BAKERIES have cut down on bread production amid shortage of wheat and a massive hike in flour prices following the withdrawal of government support on forex.
Most shops in Harare ran out of bread early yesterday morning with reduced supplies received from Proton and Bakers Inn.
The big retailers like OK and PicknPay have also cut down on instore baking as it is no longer economical to sell it at between RTGS2.80 and $3.50 since the price of flour went up almost three fold early this month.
For instance, Blue Ribbon hiked price of 50kg plain flour from RTGS78 to 180 and proposals were being made to charge at least RTGS$6 for a loaf.
Consumers had settled for the instore bread as it was cheaper than the previously popular products from the traditional giants –Bakers Inn, Proton and Lobels.
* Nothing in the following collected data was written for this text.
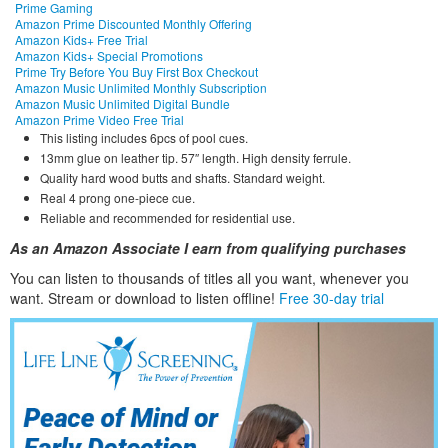
Prime Gaming
Amazon Prime Discounted Monthly Offering
Amazon Kids+ Free Trial
Amazon Kids+ Special Promotions
Prime Try Before You Buy First Box Checkout
Amazon Music Unlimited Monthly Subscription
Amazon Music Unlimited Digital Bundle
Amazon Prime Video Free Trial
This listing includes 6pcs of pool cues.
13mm glue on leather tip. 57″ length. High density ferrule.
Quality hard wood butts and shafts. Standard weight.
Real 4 prong one-piece cue.
Reliable and recommended for residential use.
As an Amazon Associate I earn from qualifying purchases
You can listen to thousands of titles all you want, whene
ver you
want. Stream or download to listen offline!
Free 30-day trial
With the Reserve Bank no longer assisting in the provision of foreign currency, millers and bakeries have to source the much needed US$ from the inter-bank market to source wheat from abroad and they have reportedly been struggling to do so.
This has resulted in the dwindling of reserves.
The other challenge has been the current price of a loaf of bread against the cost of the US$ on both the inter-bank market and even black market, which results in operational losses for the bakeries.
So even those that still have flour stocks are reluctant to maintain their usual production levels to minimise the losses and will only review the supply levels once a price hike is sanctioned.